= Beginning of Section =

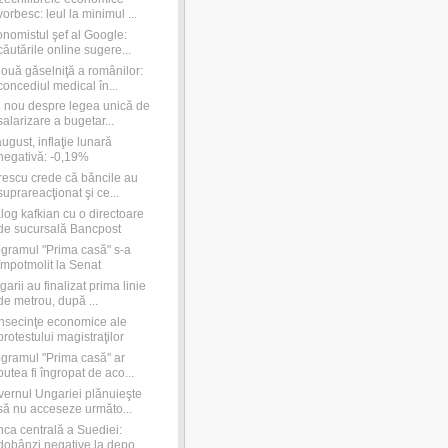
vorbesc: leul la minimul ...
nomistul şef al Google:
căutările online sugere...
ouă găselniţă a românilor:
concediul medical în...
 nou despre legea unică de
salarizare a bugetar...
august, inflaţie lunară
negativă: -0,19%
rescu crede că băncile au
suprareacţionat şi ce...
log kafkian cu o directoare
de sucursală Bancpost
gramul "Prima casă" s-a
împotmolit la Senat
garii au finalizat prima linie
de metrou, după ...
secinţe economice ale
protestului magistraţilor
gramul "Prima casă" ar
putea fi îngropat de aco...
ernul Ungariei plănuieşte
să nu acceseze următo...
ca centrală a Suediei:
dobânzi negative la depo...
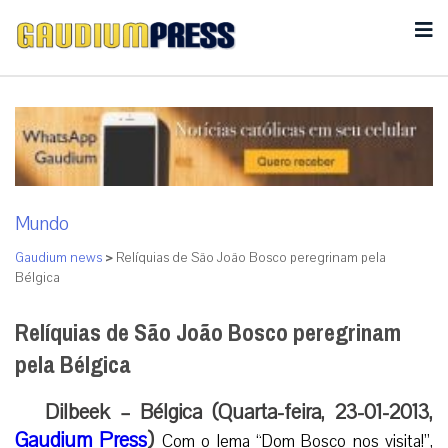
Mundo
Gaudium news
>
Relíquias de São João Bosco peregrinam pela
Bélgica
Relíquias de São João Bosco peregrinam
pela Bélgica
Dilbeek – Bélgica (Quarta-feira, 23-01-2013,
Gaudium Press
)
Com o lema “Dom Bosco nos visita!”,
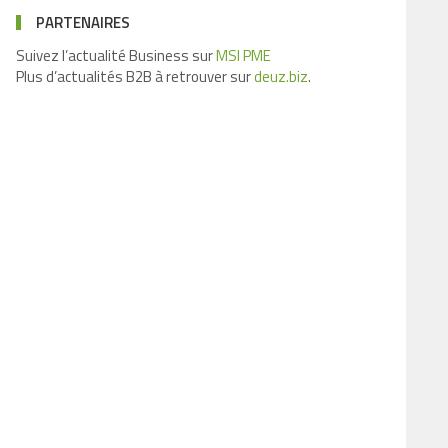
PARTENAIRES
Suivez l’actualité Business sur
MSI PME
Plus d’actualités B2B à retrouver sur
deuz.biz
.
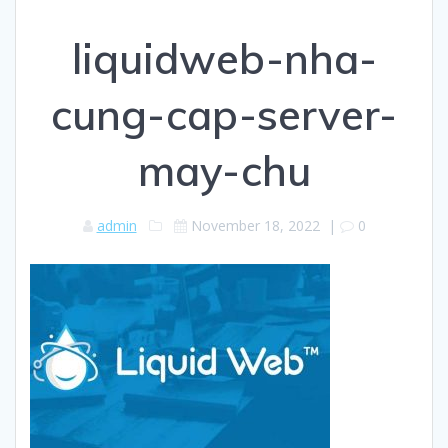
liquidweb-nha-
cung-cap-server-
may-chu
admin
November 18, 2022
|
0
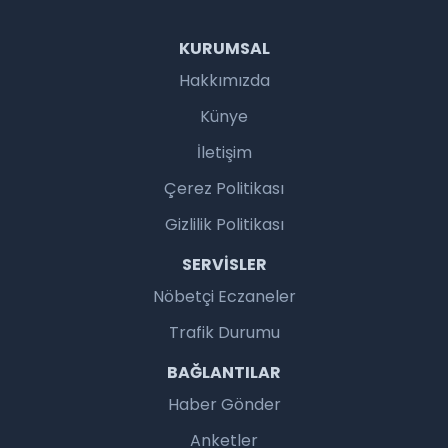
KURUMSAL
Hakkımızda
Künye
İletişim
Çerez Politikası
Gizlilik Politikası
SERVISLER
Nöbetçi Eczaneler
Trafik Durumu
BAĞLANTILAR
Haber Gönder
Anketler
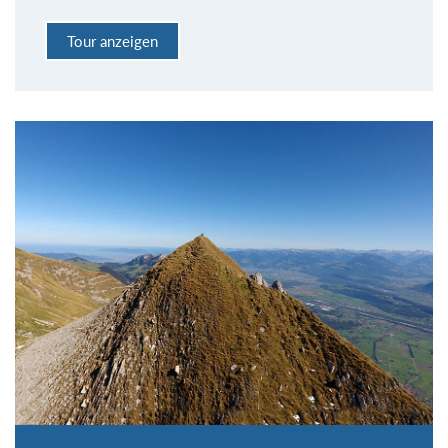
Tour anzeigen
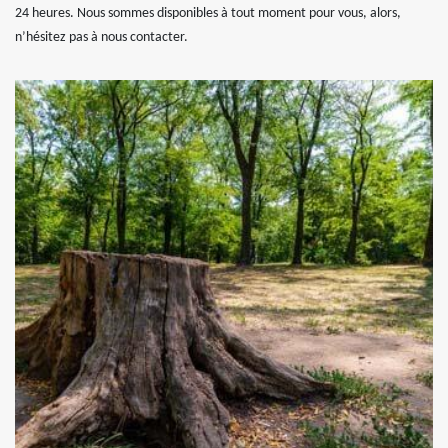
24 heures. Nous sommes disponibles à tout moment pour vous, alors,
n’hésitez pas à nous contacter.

= End of Section =

• Request
Only the lines from the one containing "November 18, 2022" through the last line of the records above should be repeated, exactly and without pictures.

• Exercise response
November 18, 2022
|
0
KURUMSAL
Hakkımızda
Künye
İletişim
Çerez Politikası
Gizlilik Politikası
SERVISLER
Nöbetçi Eczaneler
Trafik Durumu
BAĞLANTILAR
Haber Gönder
Anketler
Tour anzeigen
24 heures. Nous sommes disponibles à tout moment pour vous, alors,
n’hésitez pas à nous contacter.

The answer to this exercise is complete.